Не берусь даже начинать описывать то, что было на тех фотографиях… Состояние тех тел, подвергшихся невыразимым пыткам, увечьям и каннибализму. Ритуальные деяния такой крайней жестокости, порочности и абсурдности, что я до сих пор задаюсь вопросом, как то проклятое зрелище сказалось на моём рассудке.
Что же может скрываться под той могилой, запечатанной цементом? Я, со своей стороны, не испытываю ни малейшего желания это выяснять…
Теперь настоящее испытание моей решимости — смогу ли я передать всё это соответствующим властям и добиться настоящего расследования. Понятия не имею, какой оборот примет полицейское разбирательство и — чего я боюсь больше всего — как это подадут в СМИ. Действительно ли я должен заставить родственников пропавших без вести взглянуть в лицо немыслимой судьбе, постигшей их близких? Эта мысль неотступно точит мой мозг. Правда ли непорочное неведение лучше отравленного знания, способного навсегда искалечить жизнь?
Больше всего меня тревожит не предположительно сверхъестественная природа этой сущности, а само неведение цивилизации о том, что этот человек творил на протяжении стольких лет, — и пока для внешнего мира это выглядело обычными исчезновениями, время от времени случающимися во время туристических походов (когда о них вообще становилось известно), истинная действительность, о которой никто даже не подозревал, оказалась несопоставимо страшнее. Не могу не задаваться вопросом: сколько злодеяний самого чудовищного толка совершалось во тьме и так и не было раскрыто? Сколько невинных людей были отринуты без всякого возмездия или справедливости, пока их палачи безнаказанно скрывались, продолжая жить обычной жизнью, как ни в чём не бывало? Говорят, Бог знает тайны сердца каждого человека, так что последняя моя надежда — на то, что Он, неумолимый, но милосердный судья, воздаст по заслугам за деяния этого мира.

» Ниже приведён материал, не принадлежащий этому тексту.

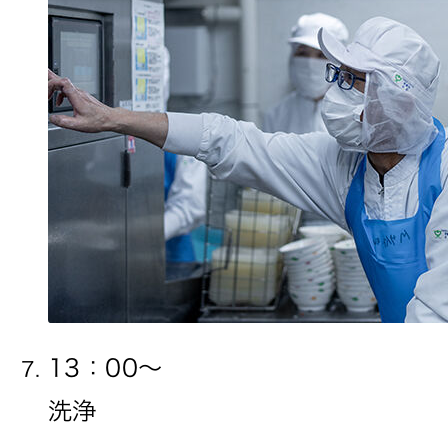
13：00〜
洗浄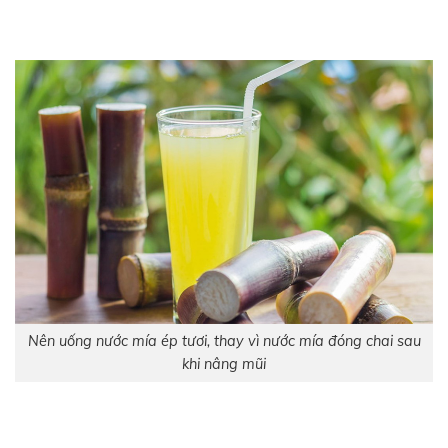
Nên uống nước mía ép tươi, thay vì nước mía đóng chai sau
khi nâng mũi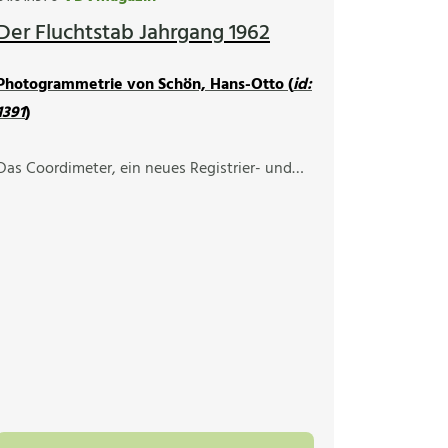
Der Fluchtstab Jahrgang 1962
Photogrammetrie von Schön, Hans-Otto (
id:
1391
)
Das Coordimeter, ein neues Registrier- und…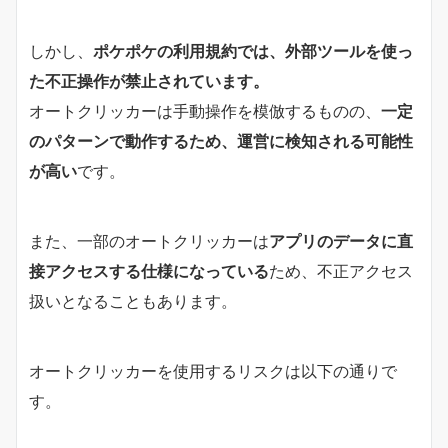
しかし、
ポケポケの利用規約では、外部ツールを使っ
た不正操作が禁止されています。
オートクリッカーは手動操作を模倣するものの、
一定
のパターンで動作するため、運営に検知される可能性
が高い
です。
また、一部のオートクリッカーは
アプリのデータに直
接アクセスする仕様になっている
ため、不正アクセス
扱いとなることもあります。
オートクリッカーを使用するリスクは以下の通りで
す。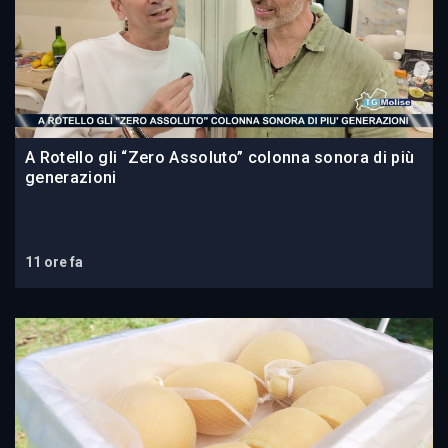
A Rotello gli “Zero Assoluto” colonna sonora di più
generazioni
11 ore fa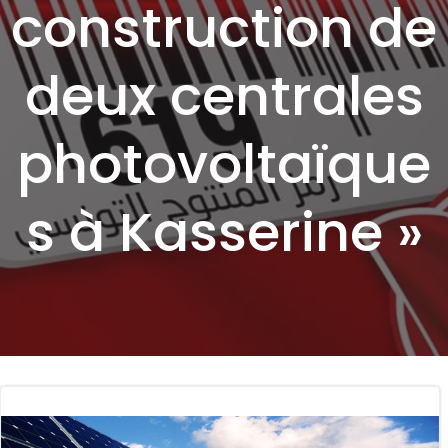
construction de
deux centrales
photovoltaïque
s à Kasserine »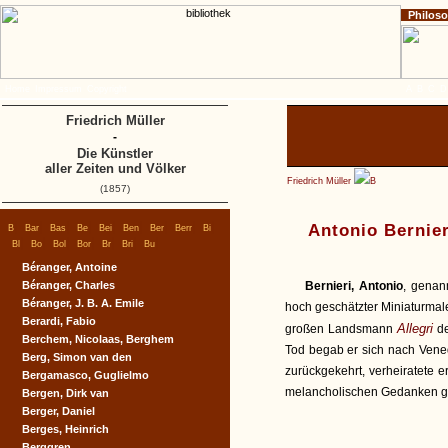
Philos
Home
Impressum
Copyright
A
B
C
D
Friedrich Müller
-
Die Künstler
aller Zeiten und Völker
Friedrich Müller
B
(1857)
|
|
|
|
|
|
|
|
|
Antonio Bernier
B
Bar
Bas
Be
Bei
Ben
Ber
Berr
Bi
|
|
|
|
|
|
|
Bl
Bo
Bol
Bor
Br
Bri
Bu
Béranger, Antoine
Béranger, Charles
Bernieri, Antonio
, gena
Béranger, J. B. A. Emile
hoch geschätzter Miniaturmale
Berardi, Fabio
Allegri
großen Landsmann
d
Berchem, Nicolaas, Berghem
Tod begab er sich nach Vene
Berg, Simon van den
zurückgekehrt, verheiratete er
Bergamasco, Guglielmo
melancholischen Gedanken geq
Bergen, Dirk van
Berger, Daniel
Berges, Heinrich
Berggren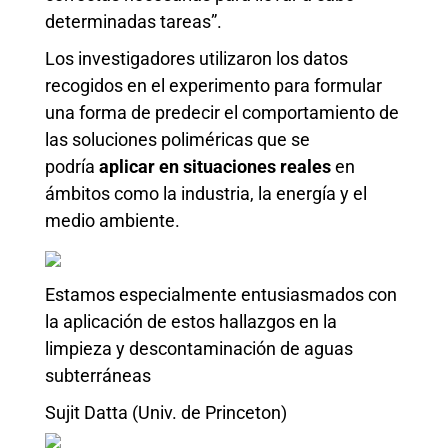
determinadas tareas”.
Los investigadores utilizaron los datos
recogidos en el experimento para formular
una forma de predecir el comportamiento de
las soluciones poliméricas que se
podría
aplicar en situaciones reales
en
ámbitos como la industria, la energía y el
medio ambiente.
Estamos especialmente entusiasmados con
la aplicación de estos hallazgos en la
limpieza y descontaminación de aguas
subterráneas
Sujit Datta (Univ. de Princeton)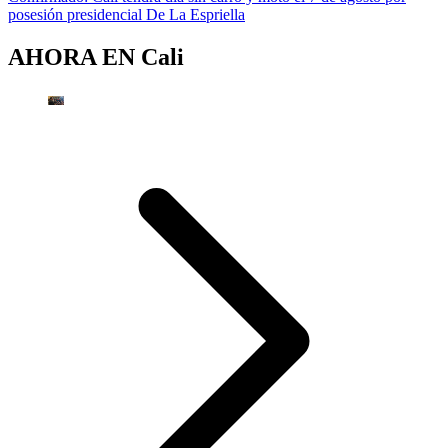
posesión presidencial De La Espriella
AHORA EN
Cali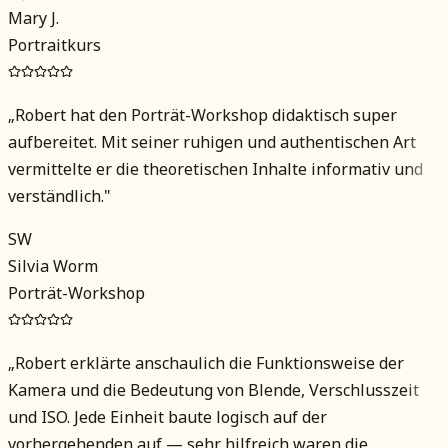
Mary J.
Portraitkurs
„
Robert hat den Porträt-Workshop didaktisch super
aufbereitet. Mit seiner ruhigen und authentischen Art
vermittelte er die theoretischen Inhalte informativ und
verständlich.
"
SW
Silvia Worm
Porträt-Workshop
„
Robert erklärte anschaulich die Funktionsweise der
Kamera und die Bedeutung von Blende, Verschlusszeit
und ISO. Jede Einheit baute logisch auf der
vorhergehenden auf — sehr hilfreich waren die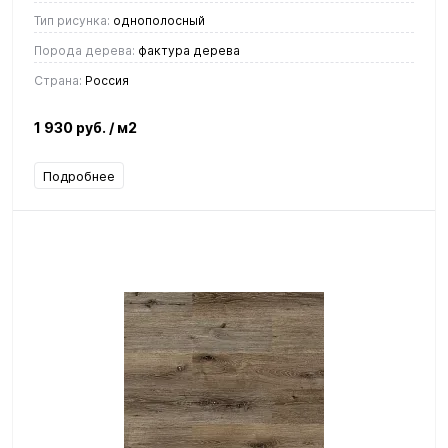
Тип рисунка:
однополосный
Порода дерева:
фактура дерева
Страна:
Россия
1 930 руб.
/ м2
Подробнее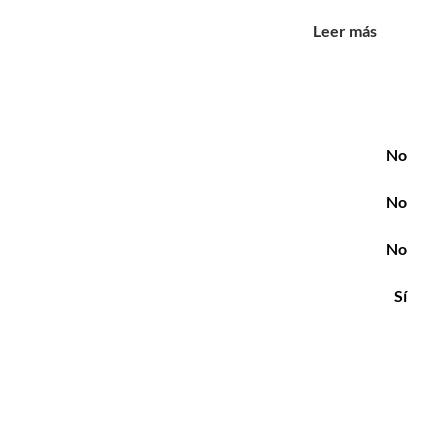
Leer más
buidos
:
 niños o uso compartido
No
omodidad, el almacenamiento y la practicidad. Dos baños
No
 diarias sean fáciles y libres de estrés, especialmente para
No
Sí
s y largas, con electrodomésticos modernos, amplio espacio
añanas rápidas o comidas informales. Tanto si planea
na facilita el día a día familiar.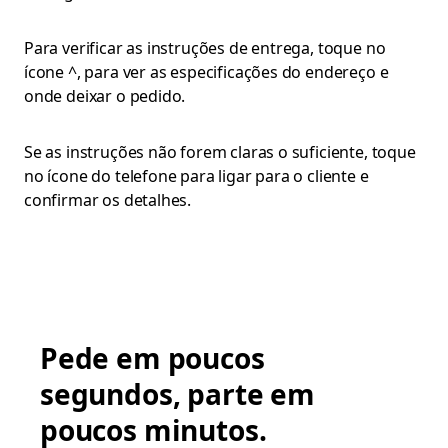
Para verificar as instruções de entrega, toque no
ícone ^, para ver as especificações do endereço e
onde deixar o pedido.
Se as instruções não forem claras o suficiente, toque
no ícone do telefone para ligar para o cliente e
confirmar os detalhes.
Pede em poucos
segundos, parte em
poucos minutos.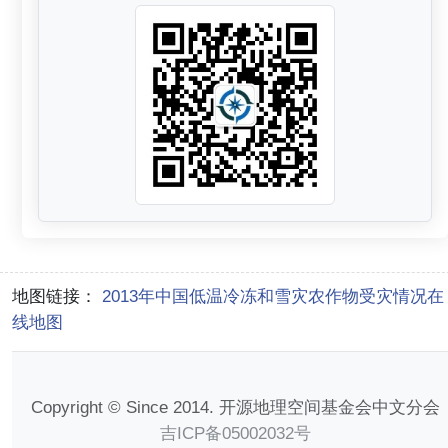
地图链接：
2013年中国低温冷冻和雪灾农作物受灾情况在
线地图
Copyright © Since 2014. 开源地理空间基金会中文分会
吉ICP备05002032号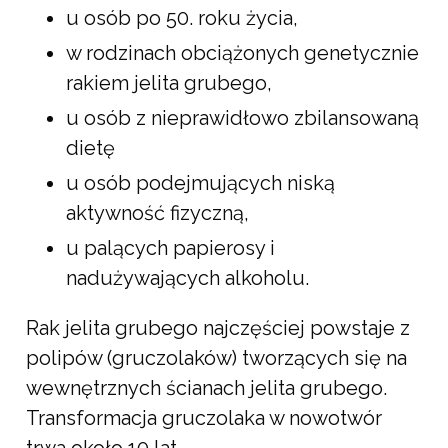
u osób po 50. roku życia,
w rodzinach obciążonych genetycznie
rakiem jelita grubego,
u osób z nieprawidłowo zbilansowaną
dietę
u osób podejmujących niską
aktywność fizyczną,
u palących papierosy i
nadużywających alkoholu.
Rak jelita grubego najczęściej powstaje z
polipów (gruczolaków) tworzących się na
wewnętrznych ścianach jelita grubego.
Transformacja gruczolaka w nowotwór
trwa około 10 lat.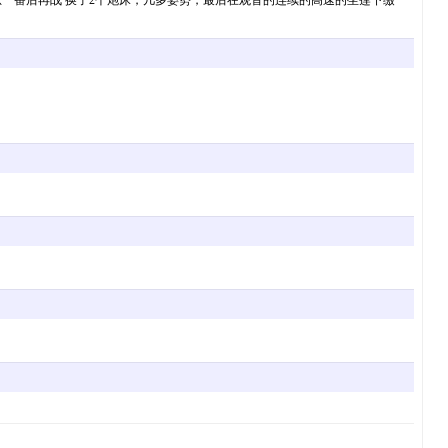
后再战 换了2个炮床，几多姿势，最后在观音的连续的高速的坐莲下缴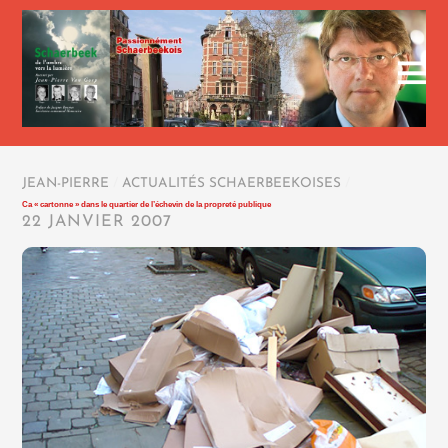
JEAN-PIERRE
/
ACTUALITÉS SCHAERBEEKOISES
/
Ca « cartonne » dans le quartier de l’échevin de la propreté publique
22 JANVIER 2007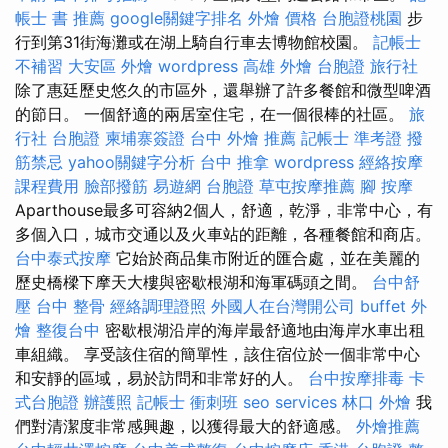
帳士 書 推薦
google關鍵字排名
外燴 價格
台胞證桃園
步
行到第31街海灘或在湖上騎自行車去博物館校園。
記帳士
不補習
大安區 外燴
wordpress
高雄 外燴
台胞證 旅行社
除了惠廷歷史悠久的市區外，還舉辦了許多餐館和微型啤酒
的節日。 一個舒適的兩居室住宅，在一個很棒的社區。
旅
行社 台胞證
柬埔寨簽證
台中 外燴 推薦
記帳士 準考證
撥
筋禁忌
yahoo關鍵字分析
台中 推拿
wordpress
經絡按摩
課程費用
臉部撥筋
易遊網 台胞證
草屯按摩推薦
腳 按摩
Aparthouse最多可容納2個人，舒適，乾淨，非常中心，有
多個入口，城市交通以及火車站的距離，各種餐館和商店。
台中泰式按摩
它始於商品集市附近的匯合處，並在美麗的
歷史橋樑下摩天大樓與密歇根湖和海軍碼頭之間。
台中舒
壓
台中 整骨
經絡調理證照
外國人在台灣開公司
buffet 外
燴
整復台中
密歇根湖沿岸的海岸最舒適地由海岸水車出租
車組織。 享受該住宿的簡單性，該住宿位於一個非常中心
和安靜的區域，易於訪問和非常好的人。
台中按摩排毒
卡
式台胞證
辦護照
記帳士 衝刺班
seo services
林口 外燴
我
們對清潔度非常感興趣，以獲得最大的舒適感。
外燴推薦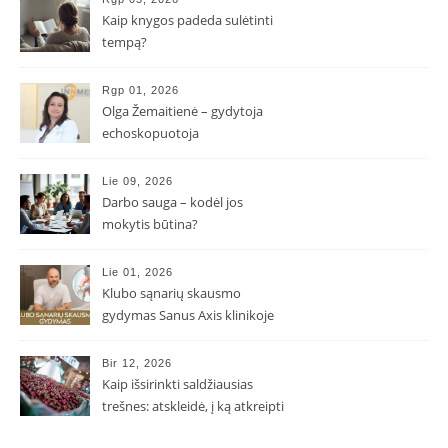
Kaip knygos padeda sulėtinti
tempą?
Rgp 01, 2026
Olga Žemaitienė – gydytoja
echoskopuotoja
Lie 09, 2026
Darbo sauga – kodėl jos
mokytis būtina?
Lie 01, 2026
Klubo sąnarių skausmo
gydymas Sanus Axis klinikoje
Bir 12, 2026
Kaip išsirinkti saldžiausias
trešnes: atskleidė, į ką atkreipti
dėmesį parduotuvėje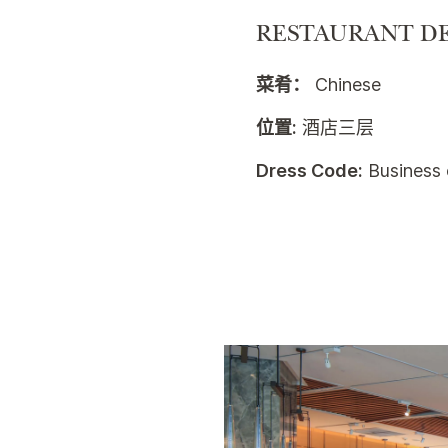
RESTAURANT DE
菜肴：
Chinese
位置:
酒店三层
Dress Code:
Business 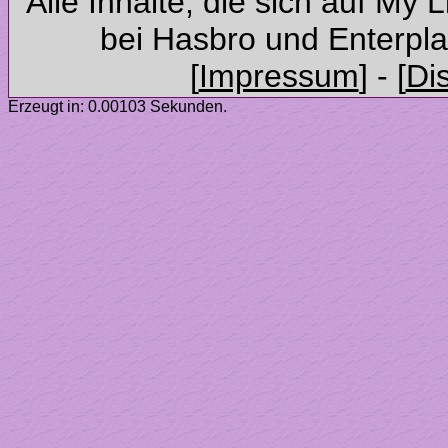
Alle Inhalte, die sich auf My 
Erzeugt in: 0.00103 Sekunden.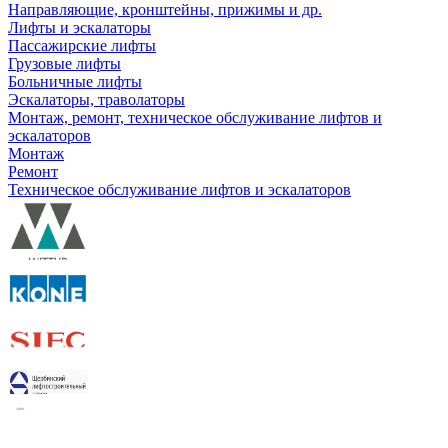
Направляющие, кронштейны, прижимы и др.
Лифты и эскалаторы
Пассажирские лифты
Грузовые лифты
Больничные лифты
Эскалаторы, траволаторы
Монтаж, ремонт, техническое обслуживание лифтов и
эскалаторов
Монтаж
Ремонт
Техническое обслуживание лифтов и эскалаторов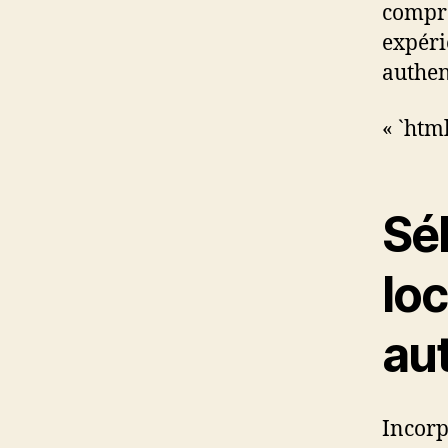
compre
expéri
authen
« `htm
Sé
lo
au
Incorp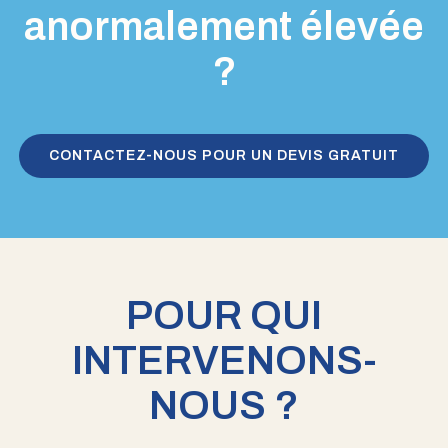
anormalement élevée
?
CONTACTEZ-NOUS POUR UN DEVIS GRATUIT
POUR QUI
INTERVENONS-
NOUS ?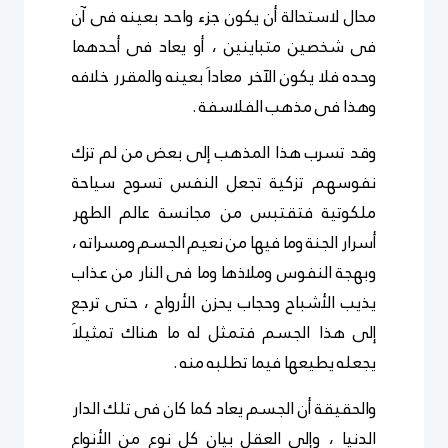
محال لاستحالة أن يكون جزء واحد بعينه فى آن
فى شخصين متباينين ، أو يعاد فى أحدهما
وحده فلا يكون الآخر معاداَ بعينه والمقرر خلافه
وهذا فى مذهب الفلاسفة .
وقد تسرب هذا المذهب إلى بعض من لم تزك
نفوسهم تزكية تجعل النفس تسوح سياحة
ملكوتية فتقتبس من مجانسة عالم الطهر
أسرار الجنة وما فيها من نعيم الجسم ومسراته ،
وبهجة النفوس وملاذها وما فى النار من عذاب
يذيب الأشباح وحجاب يحزن الأرواح ، حتى ترجع
إلى هذا الجسم فتمثل له ما هناك تمثيلاَ
يجعله يطيعها فيما تطلبه منه .
والحقيقة أن الجسم يعاد كما كان فى تلك الدار
الدنيا ، وإلى العقل بيان كل نوع من الأنواع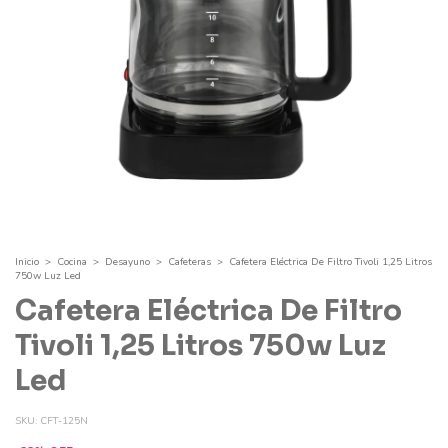
Inicio
>
Cocina
>
Desayuno
>
Cafeteras
>
Cafetera Eléctrica De Filtro Tivoli 1,25 Litros
750w Luz Led
Cafetera Eléctrica De Filtro
Tivoli 1,25 Litros 750w Luz
Led
SKU:
CFT-125N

Пожалуйста.
Был ли то генетический изъян, шизофренический эффект одиночества или иная, внутренняя или внешняя, побудительная причина, — мой дед твёрдо верил, что мефистофелевские твари тех лесов и неведомых, неприветливых земель говорили с ним, и действовал он соответственно. В рамках его собственной картины мира всё это обретало смысл, и он клялся себе, что именно поэтому прожил на много лет дольше, чем предсказывал ему врачебный прогноз при ишемической болезни сердца, — что он, предположительно, прожил на много лет дольше изначально отведённого ему срока смерти, — потому что те его друзья, обитатели дальних пределов, помогали ему в награду за его жуткие деяния.